2009 was pivotal for me largely because of all the challenges I faced during the course of the year. I'm used to handling everything not only for myself, but for everyone else. Independence is of the utmost importance to me, but what I had to come to understand last year was that I can't always do it all alone. Just from a financial standpoint, I had to turn to those closest to me---my parents, my boyfriend, and a few close friends to help me make ends meet more often than I would have liked. Every time I had to ask for help, I felt like a loser and a failure for needing help and not being able to completely support myself. In a word, the year was a humbling one. My ego and pride got in the way so many times I found myself in the midst of struggle. The level of vulnerability that I was subject to downright frightened me and only made matters worse. At the time I couldn't see that I was in a private hell of my own creation. What I'd forgotten was that all of the love, support, energy that I give to others is always readily accessible and available to me. Each time I reached out to those closest to me, not only was I provided with the help I needed, but with a grace and compassion that felt nothing like what I feared would be the end result of having to ask for help or depend on others. Whether it was in the form of financial, mental, or emotional support I got everything I needed from those whom I love and whom I know love me unconditionally.

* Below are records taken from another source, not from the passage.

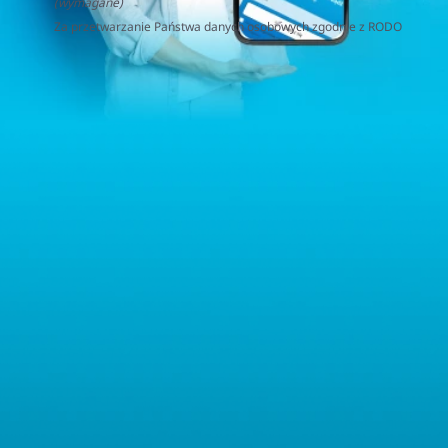
(wymagane)
Za przetwarzanie Państwa danych osobowych zgodnie z RODO
(Rozporządzenie o Ochronie Danych Osobowych) odpowiedzialna
jest firma Home&Decor Sp. z o.o., Instalatorów 17/108, 02-237
Warszawa, Polska, NIP: PL5223059837 („Administrator”). W
przypadku pytań dotyczących przetwarzania Państwa danych
osobowych prosimy o kontakt z administratorem drogą e-
mailową: contact@sternhoff.eu. Przysługują Państwu następujące
prawa: dostęp do swoich danych osobowych, ich sprostowanie,
usunięcie, ograniczenie przetwarzania, przenoszalność danych
oraz prawo do wniesienia sprzeciwu. Mają Państwo również
prawo złożyć skargę do właściwego organu nadzorczego ds.
ochrony danych osobowych.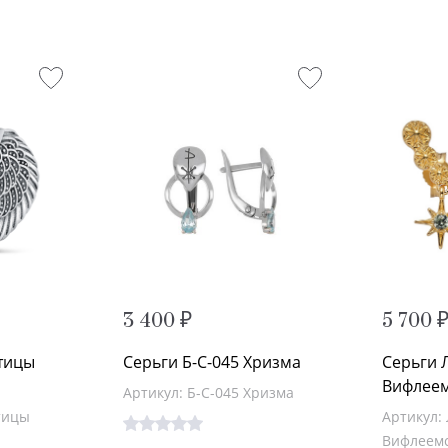
3 400 ₽
5 700 
Птицы
Серьги Б-С-045 Хризма
Серьги 
Вифлеем
Артикул: Б-С-045 Хризма
тицы
Артикул: 
Вифлеемс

At varying turns during the course of the year, I found myself in situations involving work (& the lack thereof), financial difficulty, relationship issues, & personal/mental/emotional challenges that all rendered me virtually incapable of being functional and getting on with the business of life. Few if any of them took place one at a time. In many cases, it all happened simultaneously which only magnified much of what I was going through because it constantly felt as if I was fighting, crying, suffering, and fending off one thing right after the other. When I got one thing resolved or taken care of, there were two...sometimes three things coming at me that I had to contend with. Many of these things either directly or indirectly involved those closest to me whom I consider(ed) to be part of my support system, which only complicated matters even more. The longer I live, the more I'm able to recognize and appreciate the specific design that accompanies a great deal of life's events. To that end, I realize now that it was by design that both my parents, my partner, and the rest of those who make up that close knit group of family members are the same ones I had to turn to in those times of upheaval when I'd usually try to figure it out all alone. Whether the situations were directly connected to them (which was sometimes the case) or not, I found solace, comfort, and healing in those closest to me. For me...someone who is a proverbial loner at heart, that's a big deal.

Initially I had the bright idea to talk about family as a means of ending 2009 on the website, but as fate would have had other plans. In hindsight, I can now see why I had to wait this long to hash out all of my feelings about what family means to me. Before the recent Christmas holiday, I was dreading the trip home for some of the aforementioned reasons, and I was also coming off the heels of some family related Thanksgiving holiday 'drama' that occurred in my life and in the lives of those closest to me. My attitude at that point was in a word...unbalanced. Surprisingly, my trip home for Christmas was pleasant and enjoyable for the most part and what I found was that I received a wealth of love, understanding, support, and encouragement which was one of the greatest gifts I could have gotten this year mainly because as I just mentioned, although I hadn't altogether ruled them out, I had become a bit jaded about family and what it meant to me. Now, I feel like I've been brought back to center so to speak. As I begin this year and move forward with whatever life brings, I'm grateful for all of the manifestations of family that I've been able to experience, cultivate, and witness.

In any case, we can all learn something from encounters with our families whether directly or indirectly. I know that everyone and everything has the capability to be beautiful and ugly---and family...regardless of whether its blood or not, is no different.